__Tasks and exercises__.
a) Put the sentence "I am scheduled to take my personal trainer exam in November." from the fitness career post into Spanish.
b) The fitness career post names the certifications the writer can earn during the last year of the program. List all of them.
c) Proceed with the post about making a living in fitness, picking up after its final sentence.

__Text__.
Are you able to support yourself by only doing personal training/group exercise??
I am getting into this field. I am one year away from having my degree in Health and Wellness Promotion. During this last year of my program I will have the opportunity to get certified as a personal trainer, group exercise instructor, health and fitness specialist and as a certified strength and conditioning coach. Will I be able to make a living with all of these certifications? I am scheduled to take my personal trainer exam in November. I have two kids and I want to make sure we will be okay when i am all done.
A full time career in fitness is a rewarding way to make a living if it’s your true passion. After working in other industries, I started in fitness in 1982 when I taught my first dance aerobics group class (before we even had specialized sneakers!) and have never looked back. Over the years my focus shifted to specializing in personal training for the in-home market and feel blessed to have discovered what I believe I was meant to do. No doubt a fitness career does have its challenges, but you’ll know when it’s right for you because it will never feel like a job.

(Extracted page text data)
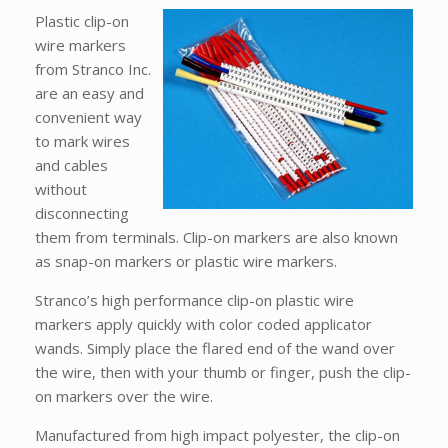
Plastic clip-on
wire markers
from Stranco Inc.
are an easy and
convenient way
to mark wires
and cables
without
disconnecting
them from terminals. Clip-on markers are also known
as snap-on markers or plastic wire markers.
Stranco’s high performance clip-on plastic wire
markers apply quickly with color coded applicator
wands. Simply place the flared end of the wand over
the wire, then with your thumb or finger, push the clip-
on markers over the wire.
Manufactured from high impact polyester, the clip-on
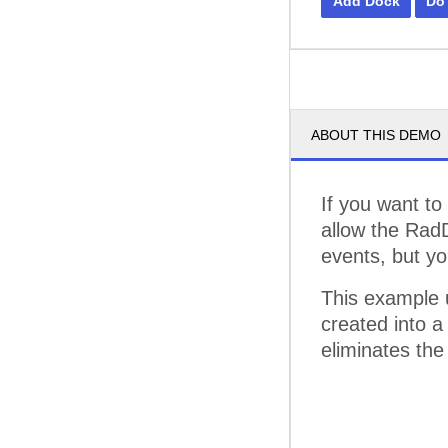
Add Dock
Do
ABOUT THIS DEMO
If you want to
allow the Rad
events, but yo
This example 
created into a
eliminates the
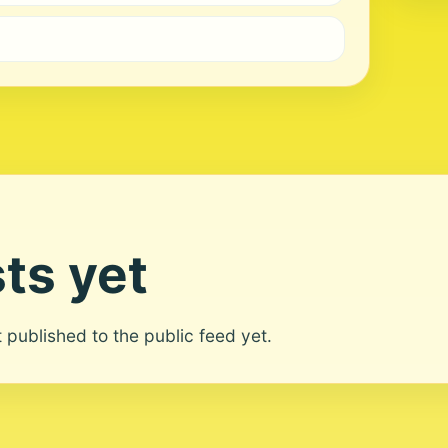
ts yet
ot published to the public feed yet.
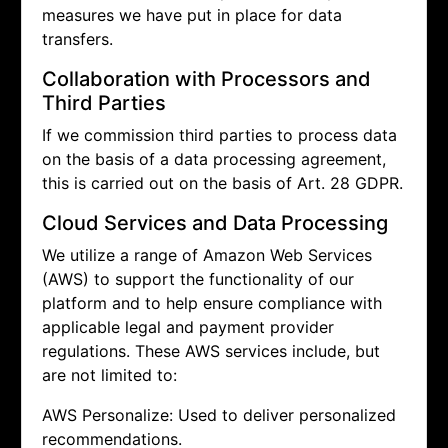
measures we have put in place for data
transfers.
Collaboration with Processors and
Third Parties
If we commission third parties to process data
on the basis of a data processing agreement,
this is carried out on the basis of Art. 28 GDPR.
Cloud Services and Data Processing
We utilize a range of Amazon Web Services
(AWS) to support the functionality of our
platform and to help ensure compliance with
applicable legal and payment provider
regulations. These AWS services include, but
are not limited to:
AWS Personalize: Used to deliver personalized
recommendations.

* * *

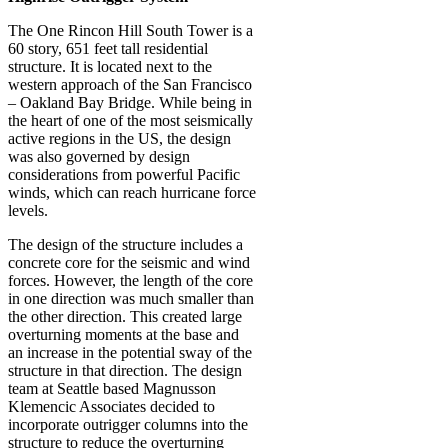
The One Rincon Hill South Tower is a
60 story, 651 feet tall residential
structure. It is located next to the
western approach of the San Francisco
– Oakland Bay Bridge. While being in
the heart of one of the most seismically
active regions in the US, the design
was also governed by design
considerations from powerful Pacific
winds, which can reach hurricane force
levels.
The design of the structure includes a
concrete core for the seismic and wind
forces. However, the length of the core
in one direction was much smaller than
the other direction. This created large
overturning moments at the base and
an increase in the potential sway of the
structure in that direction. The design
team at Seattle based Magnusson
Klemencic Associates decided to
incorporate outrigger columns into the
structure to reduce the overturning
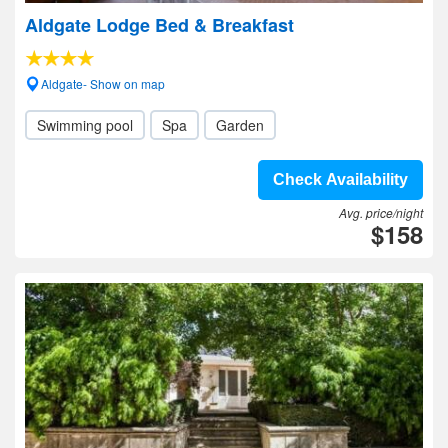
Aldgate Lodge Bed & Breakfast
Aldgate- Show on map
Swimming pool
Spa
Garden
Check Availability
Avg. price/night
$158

...

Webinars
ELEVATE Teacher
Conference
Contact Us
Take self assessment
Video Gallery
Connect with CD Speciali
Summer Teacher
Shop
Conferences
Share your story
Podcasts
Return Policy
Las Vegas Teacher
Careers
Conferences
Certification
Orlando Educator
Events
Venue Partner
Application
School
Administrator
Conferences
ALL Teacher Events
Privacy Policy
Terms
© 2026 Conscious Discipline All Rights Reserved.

__Task-by-task outputs__.
a) Tengo programado presentar mi examen de entrenador personal en noviembre.

b)
- Personal trainer
- Group exercise instructor
- Health and fitness specialist
- Certified strength and conditioning coach

c)
Regarding employment, you are on the right track having your Health & Wellness Promotion degree plus certifications. They will distinguish you from other fitness applicants and position you to take advantage of corporate opportunities offering the income and health benefits you’ll need to support your family.
As you gain experience and possibly want to be an independent contractor or business owner, my suggestion is to “tune in” to what types of training you gravitate towards and find most exciting so you can specialize in that particular area, e.g, children, obese, arthritis, older population, women, etc., etc. Being a generalist is fine in the beginning, but in the long run may prove to be difficult to stay highly motivated without getting burned out.
Welcome to the fitness industry & best of luck!
The Y could be a great choice if you require day care in order to work (depending on position/location, discounted or free).
I also know a few folks who started as camp counselors and are full time membership and program directors now-great opportunity for the motivated to expand their careers. You can Google salaries online- the Y is known for conservative caps on compensation but what they can offer might still work for you.
Like Janet said, corporate fitness facilities can also be great for families- when I worked at the Osram Sylvania facility we were only open 5am to 7pm M-F with weekends and holidays off. This is virtually unheard of in commercial gyms.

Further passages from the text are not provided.